The Republican presidential contender has adopted an optimistic aura in the waning days of the campaign. “I know how to change the nation, how to get it back on course, how to create jobs, how to get a balanced budget, how to get rising take-home pay,” Mr. Romney told supporters in Lynchburg, Va., on Monday. “If you believe we can do better, and if you believe America should be on a better course, if you’re tired of being tired, then I ask you to vote for change.”
Mr. Romney is hitting home with his five-point economic plan to put the country on the path to a balanced budget within 10 years, starting with immediately cutting government by 5 percent. Federal spending as a share of gross domestic product would be reduced from historically high levels of 24 percent to the pre-crisis level of 20 percent by 2016.
Mr. Obama has no real plan to balance the budget. He instead has left the country with four straight years of trillion-dollar deficits. On the campaign trail, Mr. Obama claims to have cut a trillion dollars in spending, but he’s using Washington math, which counts reductions in projected spending increases as “savings.” The reality is that outlays have gone up every year and will continue to do so if the president wins a second term.
On the other hand, if Mr. Romney wins, he’d push tax reform that eliminates loopholes and exemptions in the tax code in return for an across-the-board, 20 percent reduction in all marginal rates. Capital gains and dividend tax rates would stay at current levels, but the corporate rate — the highest in the developed world at more than 35 percent — would be brought down to a competitive 25 percent.
Tax reform for Mr. Obama means raising taxes on small businesses that profit more than $200,000 a year. This president even would veto any legislation that prevents “taxmaggedon” on Jan. 1 that doesn’t fit into his class-warfare strategy. That means investment taxes will skyrocket and our economic engine will continue to sputter. Mr. Obama may claim support for lowering corporate taxes to 28 percent, but he never has raised a finger to enact this bipartisan idea.

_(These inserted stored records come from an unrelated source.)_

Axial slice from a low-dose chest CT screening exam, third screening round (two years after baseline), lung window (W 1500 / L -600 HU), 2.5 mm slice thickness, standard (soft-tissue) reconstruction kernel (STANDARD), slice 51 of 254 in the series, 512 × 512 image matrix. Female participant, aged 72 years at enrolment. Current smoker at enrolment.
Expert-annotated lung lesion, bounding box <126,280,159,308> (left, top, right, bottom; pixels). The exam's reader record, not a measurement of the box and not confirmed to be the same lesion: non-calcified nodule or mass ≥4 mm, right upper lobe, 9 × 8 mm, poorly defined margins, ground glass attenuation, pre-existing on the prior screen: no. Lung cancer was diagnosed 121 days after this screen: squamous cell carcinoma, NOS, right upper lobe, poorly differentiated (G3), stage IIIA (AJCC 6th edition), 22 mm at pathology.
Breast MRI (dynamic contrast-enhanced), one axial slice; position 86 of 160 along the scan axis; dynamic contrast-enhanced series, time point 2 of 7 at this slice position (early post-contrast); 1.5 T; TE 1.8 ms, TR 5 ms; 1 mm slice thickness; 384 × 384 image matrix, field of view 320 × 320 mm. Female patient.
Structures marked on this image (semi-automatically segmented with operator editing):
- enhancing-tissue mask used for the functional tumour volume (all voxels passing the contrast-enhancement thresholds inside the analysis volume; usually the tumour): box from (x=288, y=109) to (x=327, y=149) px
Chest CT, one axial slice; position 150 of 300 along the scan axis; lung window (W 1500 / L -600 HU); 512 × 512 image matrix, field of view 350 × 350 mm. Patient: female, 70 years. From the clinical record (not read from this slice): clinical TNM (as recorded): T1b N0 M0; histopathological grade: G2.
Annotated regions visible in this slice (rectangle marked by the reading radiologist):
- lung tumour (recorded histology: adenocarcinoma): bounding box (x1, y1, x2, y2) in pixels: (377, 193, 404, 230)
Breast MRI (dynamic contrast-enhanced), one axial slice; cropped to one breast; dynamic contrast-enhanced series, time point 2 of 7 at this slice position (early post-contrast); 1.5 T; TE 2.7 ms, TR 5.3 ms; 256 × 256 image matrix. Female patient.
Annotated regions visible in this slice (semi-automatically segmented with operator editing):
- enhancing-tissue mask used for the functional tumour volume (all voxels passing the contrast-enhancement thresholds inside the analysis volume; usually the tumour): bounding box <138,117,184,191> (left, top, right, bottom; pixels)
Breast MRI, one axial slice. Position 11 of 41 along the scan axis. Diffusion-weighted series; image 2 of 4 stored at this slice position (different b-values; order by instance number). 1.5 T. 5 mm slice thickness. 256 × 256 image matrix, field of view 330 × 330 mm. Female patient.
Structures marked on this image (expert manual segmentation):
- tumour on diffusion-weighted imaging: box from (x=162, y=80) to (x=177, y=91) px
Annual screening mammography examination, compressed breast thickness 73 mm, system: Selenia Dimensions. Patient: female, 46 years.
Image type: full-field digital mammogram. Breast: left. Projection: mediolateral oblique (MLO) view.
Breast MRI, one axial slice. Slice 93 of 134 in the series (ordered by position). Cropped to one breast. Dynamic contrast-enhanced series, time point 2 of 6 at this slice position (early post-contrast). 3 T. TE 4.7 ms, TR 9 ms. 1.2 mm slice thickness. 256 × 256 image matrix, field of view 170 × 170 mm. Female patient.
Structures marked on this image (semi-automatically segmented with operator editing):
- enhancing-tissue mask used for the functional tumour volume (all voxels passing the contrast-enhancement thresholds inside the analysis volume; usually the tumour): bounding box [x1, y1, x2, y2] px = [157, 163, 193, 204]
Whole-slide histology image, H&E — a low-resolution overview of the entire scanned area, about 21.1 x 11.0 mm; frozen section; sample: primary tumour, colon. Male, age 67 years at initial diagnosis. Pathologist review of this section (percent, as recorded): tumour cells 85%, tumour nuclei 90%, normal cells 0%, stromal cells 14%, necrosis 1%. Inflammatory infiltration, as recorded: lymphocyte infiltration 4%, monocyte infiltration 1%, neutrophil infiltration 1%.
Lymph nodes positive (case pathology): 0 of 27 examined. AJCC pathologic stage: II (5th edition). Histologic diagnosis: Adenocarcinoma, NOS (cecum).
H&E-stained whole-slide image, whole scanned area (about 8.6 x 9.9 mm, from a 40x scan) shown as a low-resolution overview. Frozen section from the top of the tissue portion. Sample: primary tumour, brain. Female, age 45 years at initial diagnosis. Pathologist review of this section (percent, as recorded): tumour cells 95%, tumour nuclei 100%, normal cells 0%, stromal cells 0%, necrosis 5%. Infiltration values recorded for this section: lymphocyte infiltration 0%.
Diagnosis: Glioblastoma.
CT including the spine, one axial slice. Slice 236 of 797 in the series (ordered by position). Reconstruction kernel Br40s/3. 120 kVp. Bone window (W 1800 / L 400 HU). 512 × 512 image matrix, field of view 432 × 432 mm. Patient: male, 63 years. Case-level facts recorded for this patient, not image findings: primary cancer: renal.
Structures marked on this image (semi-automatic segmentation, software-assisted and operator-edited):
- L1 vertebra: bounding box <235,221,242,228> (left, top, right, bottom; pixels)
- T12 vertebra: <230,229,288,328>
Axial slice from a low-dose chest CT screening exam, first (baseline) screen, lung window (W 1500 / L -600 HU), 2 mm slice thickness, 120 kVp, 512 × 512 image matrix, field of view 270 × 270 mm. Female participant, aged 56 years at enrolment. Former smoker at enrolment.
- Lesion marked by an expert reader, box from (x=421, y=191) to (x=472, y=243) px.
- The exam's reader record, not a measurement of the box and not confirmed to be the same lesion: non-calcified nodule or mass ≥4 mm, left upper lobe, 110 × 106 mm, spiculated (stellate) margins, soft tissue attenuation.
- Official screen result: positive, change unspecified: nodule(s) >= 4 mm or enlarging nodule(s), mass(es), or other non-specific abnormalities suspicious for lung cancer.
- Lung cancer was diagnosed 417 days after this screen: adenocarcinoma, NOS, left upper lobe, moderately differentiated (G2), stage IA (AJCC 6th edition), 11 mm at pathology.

Medicare is the most pressing problem in Washington. Mr. Romney recognizes the program is on an unsustainable path, so he would lower costs gradually with means testing, slowly increasing the eligibility age and giving seniors the option to choose private insurance companies. None of these changes would affect anyone older than 55. Not only does Mr. Obama lack an alternative, he stole $716 billion from Medicare to pay for Obamacare.
America can’t afford another four years of putting off the inevitable. Voters need to look to the future — and the well-being of future generations — when making their choice for president.
Emily Miller is a senior editor for the Opinion pages at The Washington Times.